Non c'è dubbio: Obama è il volto dolce e seducente dello stesso pericolo. Non ha chiesto scusa per i crimini contro Cuba, non ha menzionato la Base Navale di Guantanamo, non ha parlato della Legge di Aggiustamento Cubano, non ha detto perché non fa di più contro il blocco potendolo farlo, e molte altre sorprendenti omissioni.

Mentre è stato evidente che lui non vuole collaborare con Cuba, ma con quella parte della nostra società a cui comporta migliori condizioni per gli interessi strategici che rappresenta, lui ha voluto sedurre i giovani, incoraggiare in questi l'egoismo e il desiderio di miglioramento puramente individuale, presentando la crescita capitalistica come la panacea universale e non la causa della crisi e del pericolo dell'esaurimento della natura e la scomparsa della specie umana, lui ha voluto contribuire a frammentare la società cubana al fine di recuperare l'egemonia USA qui e nella nostra regione, nel suo discorso egli ha infilato il tono presuntuoso di colui che "ci dà il diritto -che nessuno ci deve dare- di risolvere i nostri propri problemi". Ci tocca, ora, spiegare e dimostrare ciò.

La visita di Obama è una vittoria del popolo cubano e di tutti i popoli dell'America Latina e dei Caraibi, per ciò che comporta che gli USA sono stati costretti a riconoscere che si sono schiantati contro la nostra dignità e ora scelgono di fare un rodeo truccato.

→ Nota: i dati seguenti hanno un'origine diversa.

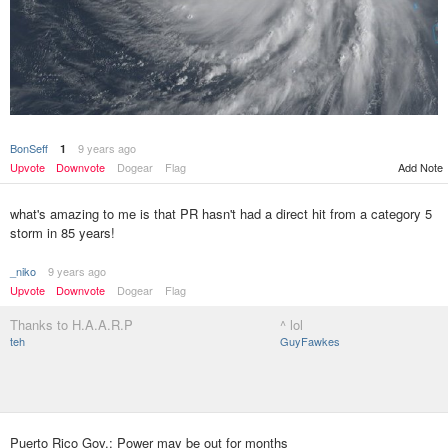
BonSeff
9 years ago
1
Add Note
Upvote
Downvote
Dogear
Flag
what's amazing to me is that PR hasn't had a direct hit from a category 5
storm in 85 years!
_niko
9 years ago
Upvote
Downvote
Dogear
Flag
Thanks to H.A.A.R.P
^ lol
teh
GuyFawkes
Puerto Rico Gov.: Power may be out for months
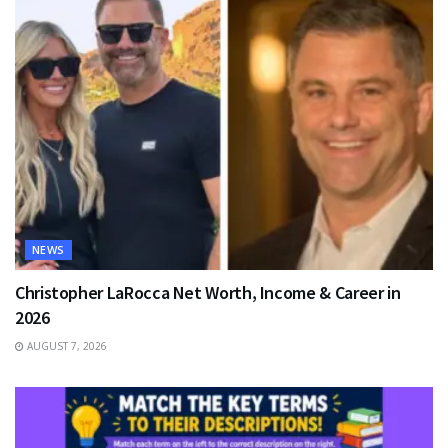
NEWS
Christopher LaRocca Net Worth, Income & Career in
2026
AUGUST 7, 2026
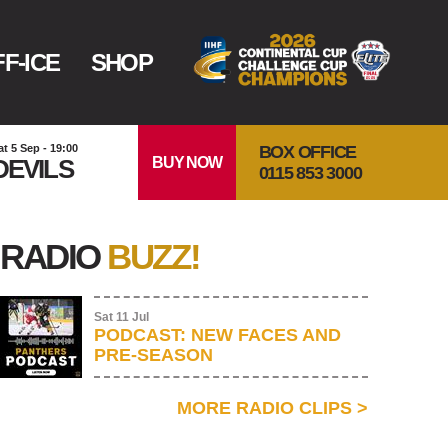
F-ICE
SHOP
BOX OFFICE
at 5 Sep - 19:00
BUY NOW
DEVILS
0115 853 3000
RADIO
BUZZ!
Sat 11 Jul
PODCAST: NEW FACES AND
PRE-SEASON
MORE RADIO CLIPS
>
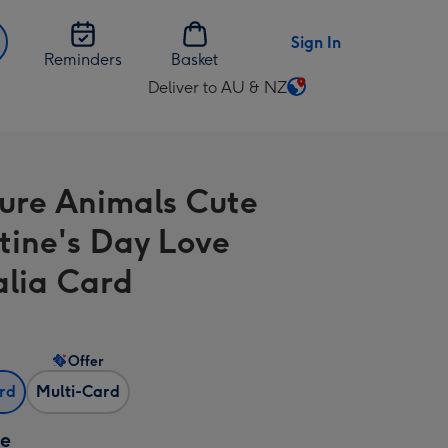
Sign In
Reminders
Basket
Deliver to AU & NZ
Change
delivery
destination
from
ure Animals Cute
AU
&
tine's Day Love
NZ
alia Card
Offer
ard
Multi-Card
ze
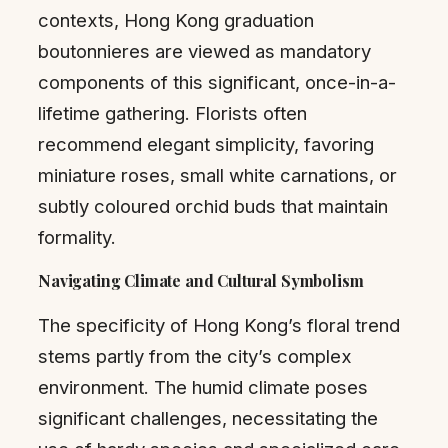
contexts, Hong Kong graduation
boutonnieres are viewed as mandatory
components of this significant, once-in-a-
lifetime gathering. Florists often
recommend elegant simplicity, favoring
miniature roses, small white carnations, or
subtly coloured orchid buds that maintain
formality.
Navigating Climate and Cultural Symbolism
The specificity of Hong Kong’s floral trend
stems partly from the city’s complex
environment. The humid climate poses
significant challenges, necessitating the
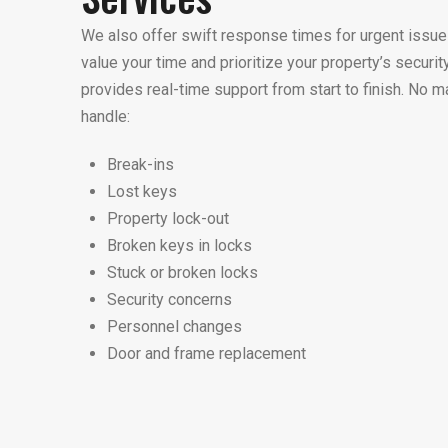
We also offer swift response times for urgent iss
value your time and prioritize your property’s securit
provides real-time support from start to finish. No m
handle:
Break-ins
Lost keys
Property lock-out
Broken keys in locks
Stuck or broken locks
Security concerns
Personnel changes
Door and frame replacement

Quindi, bisogna ricordare quelle parole di Giulio Fucik, alla fine della sua storica "Relazione ai piedi della forca" e "stare attenti".

Obama ha concluso la sua visita a Cuba, è stato - insieme alla sua bella famiglia verso la quale i cubani abbiamo sentito naturale simpatia- ricevuto, trattato e gentilmente salutato da un popolo e dalle autorità, che fanno mostra della loro ospitalità, rispetto e volontà di dialogo senza imposizioni, ma la cui maggioranza è ben consapevole del terreno che calpestano e nella quale bolle lo spirito sovrano, martiano e fidelista, quello che esultò nello stadio latinoamericano: "Raul, Raul, Raul ...".

[1] In un libro
in via di pubblicazione della Casa editrice 'Editorial de la Mujer' dell' Avana dedico un intero capitolo all'analisi del discorso che offrì il 17 dicembre 2014 alla Casa Bianca, e del qualle ha ripreso parti in questo.